The Mahan clan is tight-knit. They see each other as often as three times a week. That’s how often Howard and Karen Mahan watch their grand-dog Lexi. The 4-year-old Havenese serves an important role on Candy-Making Day.

“She sweeps the floor,” Howard Mahan said.

“Sometimes,” Diane Mahan said, “it gets a little crazy,”

It’s a controlled chaos in the kitchen on Candy-Making Day, with six sets of arms reaching for toothpicks, pricking balls of fondant, sinking them into paraffin and chocolate, and placing them on a baking sheet. But there aren’t too many cooks.

“I definitely look forward to it. It’s a good family tradition. It’s what I was looking forward to most when I was coming back to town,” said 18-year-old Elizabeth Mahan, a freshman at Western Washington University and 2016 graduate of Ferris High School.

Her favorite: the chocolates.

Her sister’s, too – “either that or the caramels,” said Sarah Mahan, adding that eating them is “the best part” – at least it was when she was younger. “I think the best part now is just spending time with everyone.”

For their brother, Sam Mahan, 13, a seventh-grader at Chase Middle School, “eating the candy” is still the best part. His favorite: also, the chocolates.

The tradition, he said, means “a lot because we do it every year. We’ve been doing it since we were kids.”

Matthew Kohls and younger brother, Brian, 11, a fifth-grader at Hutton Elementary School, didn’t work the entire time. (Nobody did, except maybe Papa). The boys spent part of Candy Day watching the Seahawks lose to the Packers with their dad.

Papa noticed.

“You haven’t done anything,” he told Matthew.

“I have eaten one doughnut,” Matthew said.

Indeed, Papa bought doughnuts to motivate his candy-makers.

“I like to make the caramels because they are my favorite,” said 16-year-old Katherine Kohls, 16, sophomore at Lewis and Clark High School.

“My dentist-daughter (Katherine’s mom) doesn’t recommend these but they are sooo good,” Papa said.

When she was growing up, Susan Kohls, 49, the dentist, said candy-making was spread over several days. These days, “The kids are so busy, we pick one day to do it.”

As they get older and more go off to college, she said, “It will get harder.”

And it’s a fact that no one – no matter how good they’ve been all year – is gifted an unlimited number of Christmases.

Papa’s Candy-Making Day, the grandchildren agreed, is a tradition they plan to carry on when they’re parents and professionals.

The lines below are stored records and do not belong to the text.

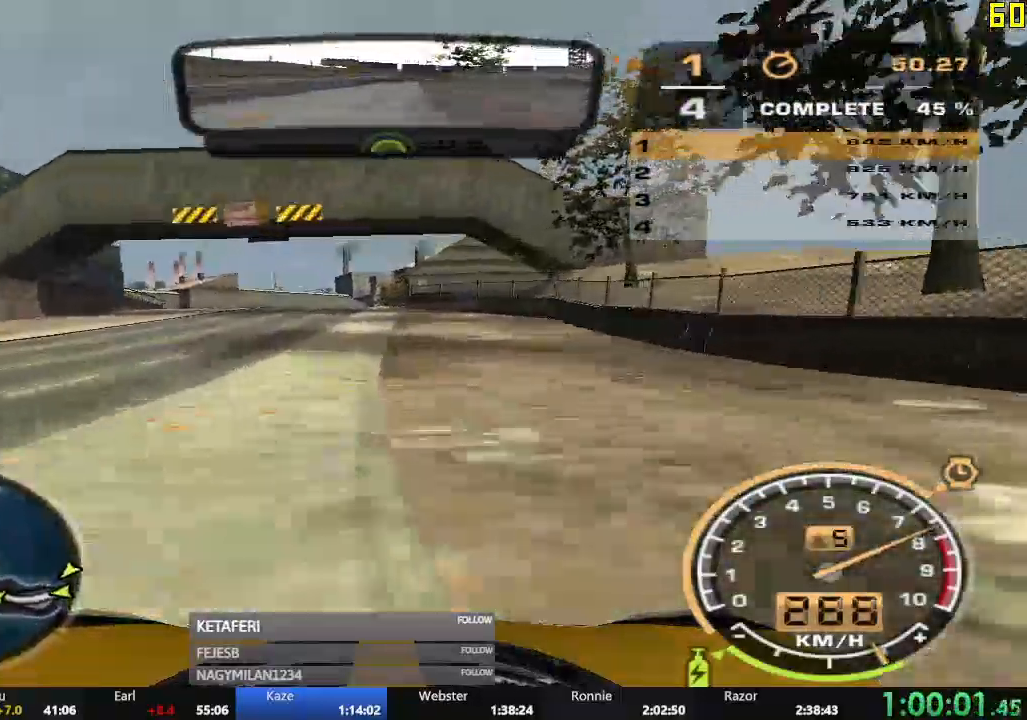
{"buttons": ["R2"], "left_stick": "center", "events": [[500, "left_stick", "center"]]}
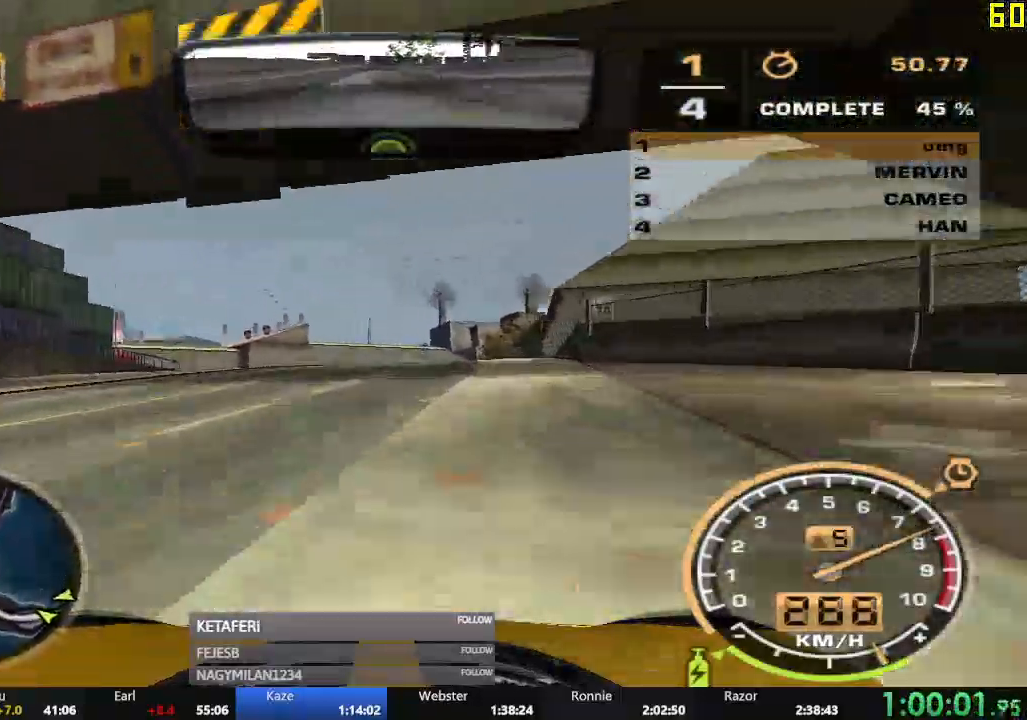
{"buttons": ["R2"], "left_stick": "center", "events": [[100, "left_stick", "left"], [334, "left_stick", "center"]]}
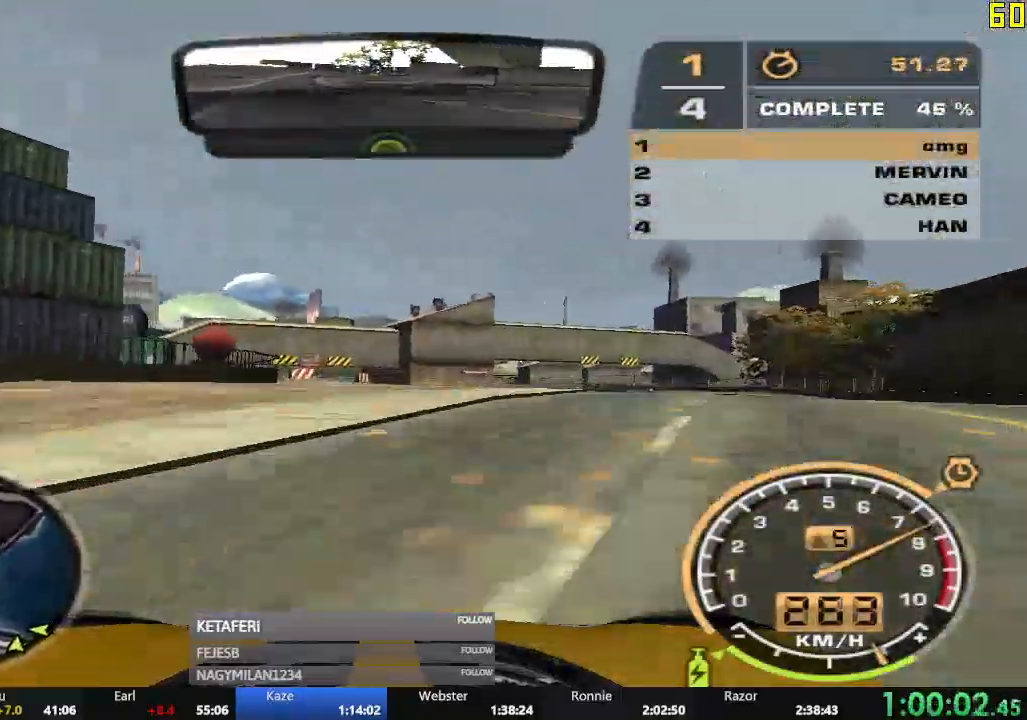
{"buttons": ["R2"], "left_stick": "left", "events": [[333, "left_stick", "left"]]}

And their own parents, they’re getting older, too.

The grandkids, they don’t think about that.

Their parents do, though.

“Grandma and Papa grew up in a totally different generation,” said Rick Kohls, 50, husband of the dentist. “They pass that to us. I love that tradition. We’re fortunate to have this.”

On Papa’s Candy-Making Day, Grandma – her favorites are the marshmallows with nuts – takes a supporting role.

“I just watch and eat,” she said. “I do help here and there. But he’s the chairman. He’s been doing this a long time.”